É preciso abrir mais janelas

– ou ensaio sobre Medianeras.

É preciso construir mais janelas. Que há os tetos que acostumamos só para desligar um corpo já amortecido. O chão de cada dia tecido na agonia de quem bate cabeça no mesmo, censura geométrica. E os meios que criamos pra permanência das vitrines – as novas celas. Um oco de arrastar pedras impunemente. A vida em esteira infértil.

Mas esta pavimentação ainda não adstringiu meus poros. Que são dilatados como a mania de encontros. Minha derrota é sempre a mesma: todos tem freios nos nervos e o outro só tem gosto quando não se ultrapassa o limite dos pronomes. Limite, essa coisa que os filósofos crentes que são de linhos d’ouro afirmam, esquecem o corpo fluxo imperativo que é feito de pequenas mortes e gozos. Sinto meu útero e percebo a transfusão dominante entre as mil folhas.

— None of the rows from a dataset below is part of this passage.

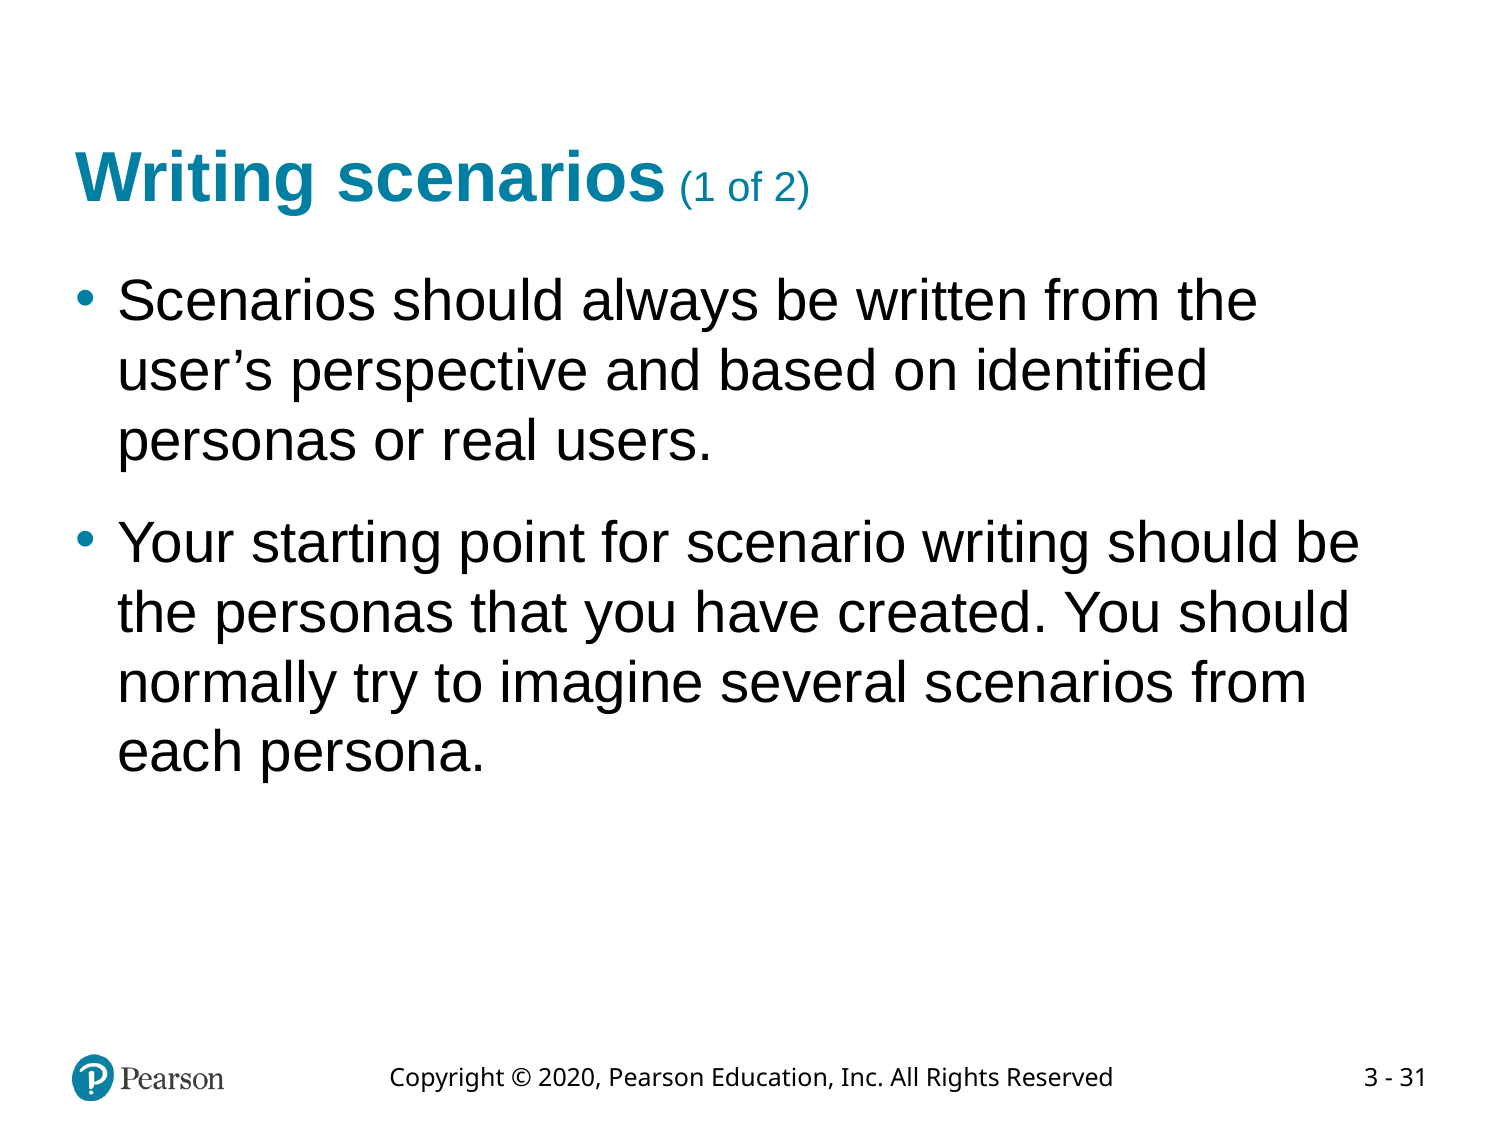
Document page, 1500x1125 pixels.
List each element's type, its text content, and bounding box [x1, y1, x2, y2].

picture [81, 1064, 107, 1089]
picture [72, 1054, 89, 1072]
picture [72, 1087, 83, 1101]
list Scenarios should always be written from the user’s perspective and based on identified personas or real users. Your starting point for scenario writing should be the personas that you have created. You should normally try to imagine several scenarios from each persona. [75, 262, 1425, 1005]
title Writing scenarios (1 of 2) [75, 35, 1425, 216]
picture [99, 1054, 224, 1101]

O tempo é de clausuras. na pele. nos prédios. nas vistas. A ilusão do limite, do Eu,bolha perambulante, constrói a realidade em esbarrões. Autismo por opção, perceber mais ofertas que um corpo vivo.

Andamos encharcados de Eu em um contato que não acerta passo com o contágio universal. Nossa vida é tão delimitada em linhas quanto os apartamentos. Fazemos de cada um de nós galáxias impermeáveis. A rotina é esse debater doentio, em busca, em busca, em busca. De uma salvação. De um pouco de amor. De um ar tão livre e verde quanto as utopias que cerramos como parte do ridículo da adolescência.

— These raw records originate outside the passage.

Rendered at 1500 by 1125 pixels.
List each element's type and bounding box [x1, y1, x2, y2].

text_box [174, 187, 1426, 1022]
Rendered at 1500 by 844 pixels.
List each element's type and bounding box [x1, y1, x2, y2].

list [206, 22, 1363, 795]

Repetimos todos os dias os erros. Caímos no cômodo de caber no tempo, na cidade. E da busca acabamos só no alívio. A vida pequena, a migalha que engolimos por carência e os pontos cristalizados – aquele resto da criação que nos torna preciosos, espaço possível pra se falar de “eu” – que descuidadamente cedemos porque é preciso ser homem, ser mulher, trabalhar, pagar as contas, papos médios, calar a dor, se embriagar e esquecer em qualquer sexo morno e morrer sem raízes e laços.

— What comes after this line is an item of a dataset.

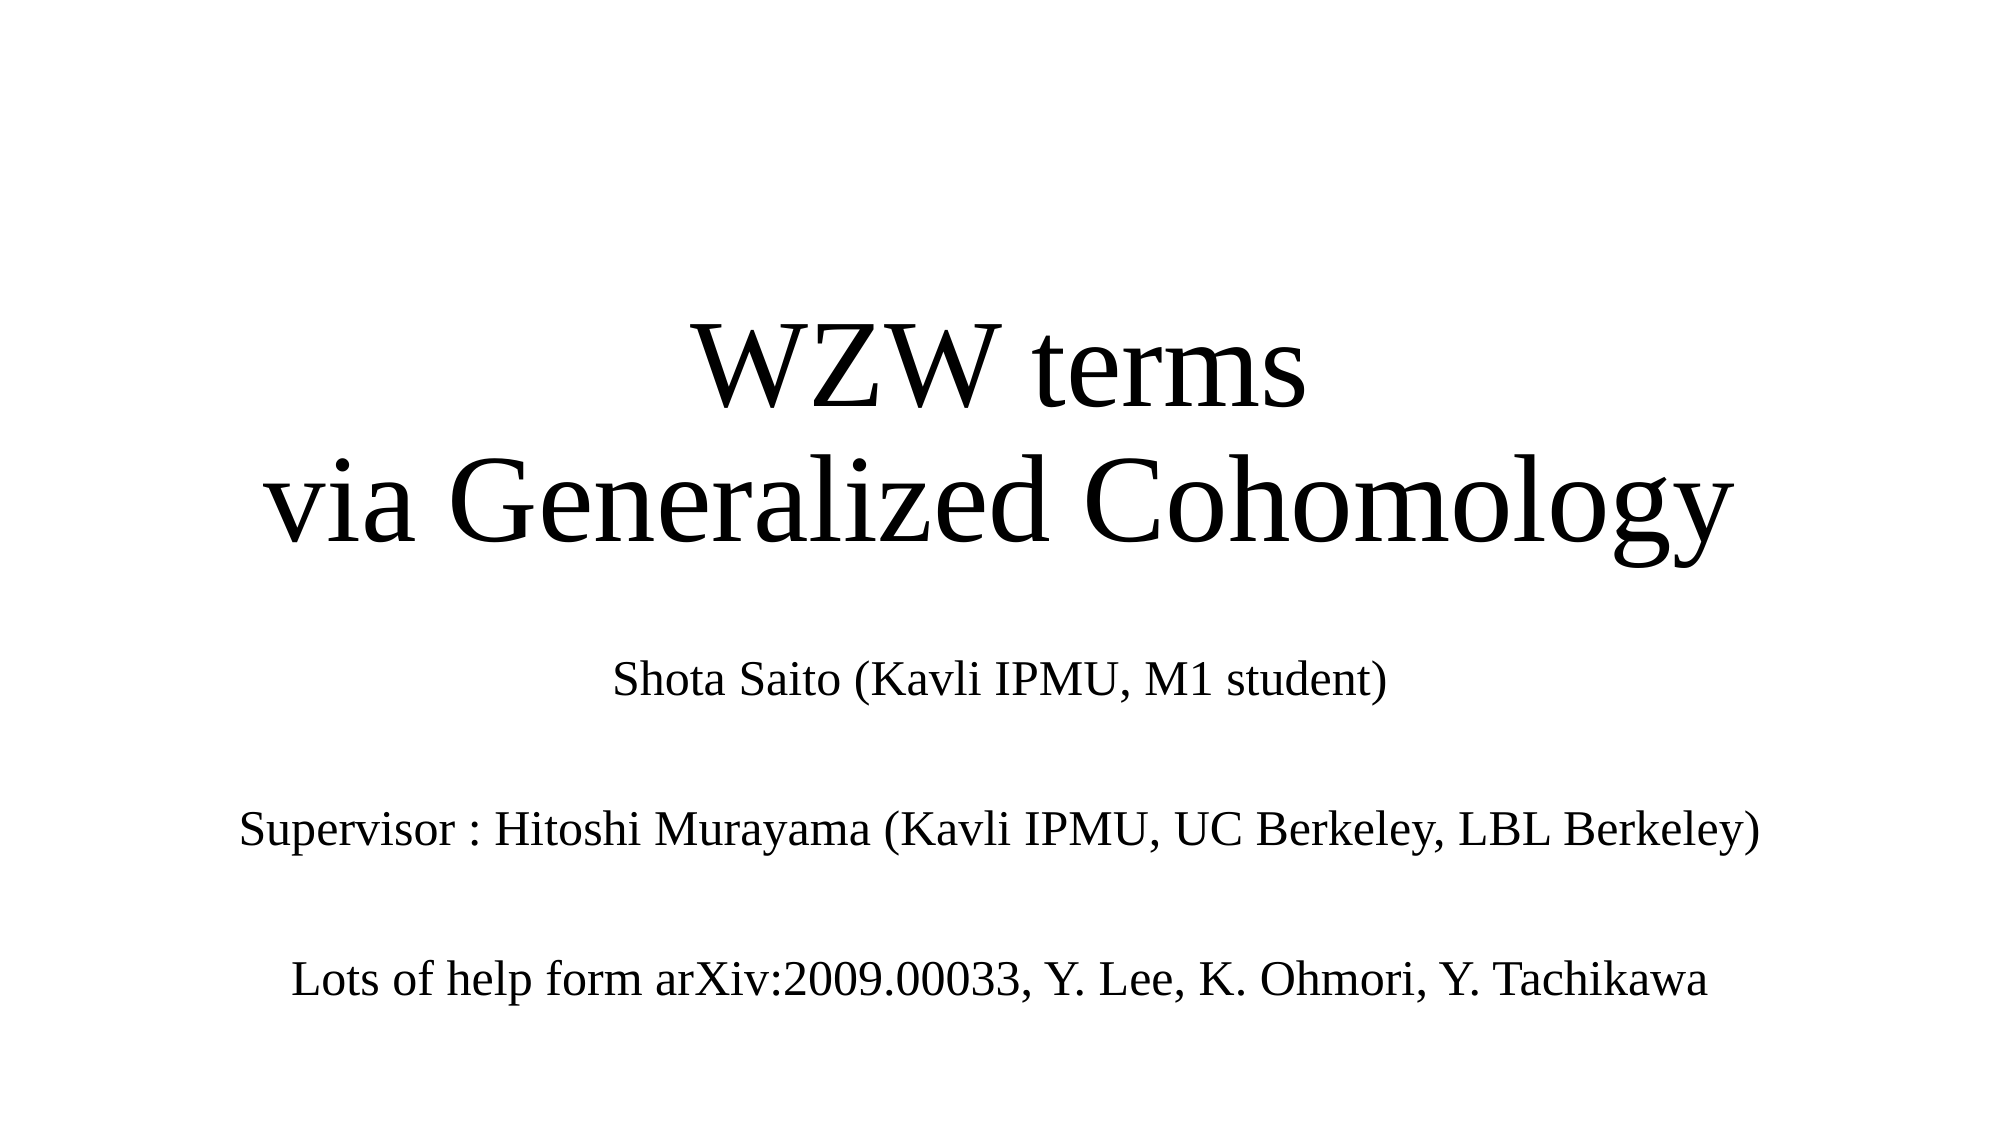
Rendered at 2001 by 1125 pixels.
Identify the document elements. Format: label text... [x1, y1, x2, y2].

subtitle Shota Saito (Kavli IPMU, M1 student) Supervisor : Hitoshi Murayama (Kavli IPMU, UC Berkeley, LBL Berkeley) Lots of help form arXiv:2009.00033, Y. Lee, K. Ohmori, Y. Tachikawa [0, 644, 2000, 1057]
title WZW terms via Generalized Cohomology [0, 184, 2000, 576]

O Mal-estar desta história de analgésicos e prazeres plásticos. Os olhos vidrados em corredores espelhados. A melancolia porque nos vemos tão pequenos (não gozamos mais a beleza do todo). Essa tentativa diária que é a espera de uma salvação, mas salvar-se não é vida em fantasia, sem risco, sem dor. Viver não tem cura. E temos feito de nosso caminho um estático narcísico.

Abrir mais janelas (pra que entrem todos os insetos, que se aceite nosso inevitável perigo que também aponta o quão tudo é maravilhoso). A entrega às vezes tem um gosto de sangue e de um peso de sentir e compactuar demais. Se desprender da própria pele e escavar uma brecha pra arriscar, arde. Até que bate o fresco de Eu ser um arrepio, como capim nascendo nos dedos e então se transcende das malditas paredes.